Despite legitimately inventing the English language, YA is not dominated by English, or indeed, UK authors. The big boys all hail from the US. While John Green and Cassandra Clare are indeed mega, we mustn’t forget that it is our DUTY as UK readers to spread the gospel of UKYA around the world. Why? Because we are producing some of the best, most innovative, fiction out there. Here are just ten of our flagship offerings.
Noughts and Crosses by Malorie Blackman – I’m running out of nice things to say about this series. A true dystopia with heart-breaking romance, high-octane terrorism and well-realised characters. This book should be taught in schools.
The Chaos Walking Trilogy by Patrick Ness – Oh PIPE DOWN, I KNOW Patrick was born in America, but he’s been in the UK FOREVER and wrote the bloody things here. Premium YA science fiction that tests the morality of the reader at every turn. A future classic.

## Available data
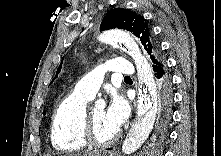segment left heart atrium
<instances>
[{"label":"left heart atrium","mask_w":221,"mask_h":156,"mask_svg":"<svg viewBox=\"0 0 221 156\" xmlns=\"http://www.w3.org/2000/svg\"><path fill=\"white\" fill-rule=\"evenodd\" d=\"M129 116V106L126 100L114 95L108 108L105 110V119L108 126L117 132Z\"/></svg>","instance_id":"left-heart-atrium-1"}]
</instances>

## Exercise tasks
1 > Answer these about the UKYA list, one per line:
(a) Which two authors does it call mega?
(b) Who wrote Noughts and Crosses?
(c) Where was Patrick Ness born?
2 > Copy the passage of the UKYA list that begins with "Despite legitimately inventing" and ends after "taught in schools.", substituting "thriller" for "dystopia".

## Task solutions
1 >
(a) John Green and Cassandra Clare
(b) Malorie Blackman
(c) America

2 >
Despite legitimately inventing the English language, YA is not dominated by English, or indeed, UK authors. The big boys all hail from the US. While John Green and Cassandra Clare are indeed mega, we mustn’t forget that it is our DUTY as UK readers to spread the gospel of UKYA around the world. Why? Because we are producing some of the best, most innovative, fiction out there. Here are just ten of our flagship offerings.
Noughts and Crosses by Malorie Blackman – I’m running out of nice things to say about this series. A true thriller with heart-breaking romance, high-octane terrorism and well-realised characters. This book should be taught in schools.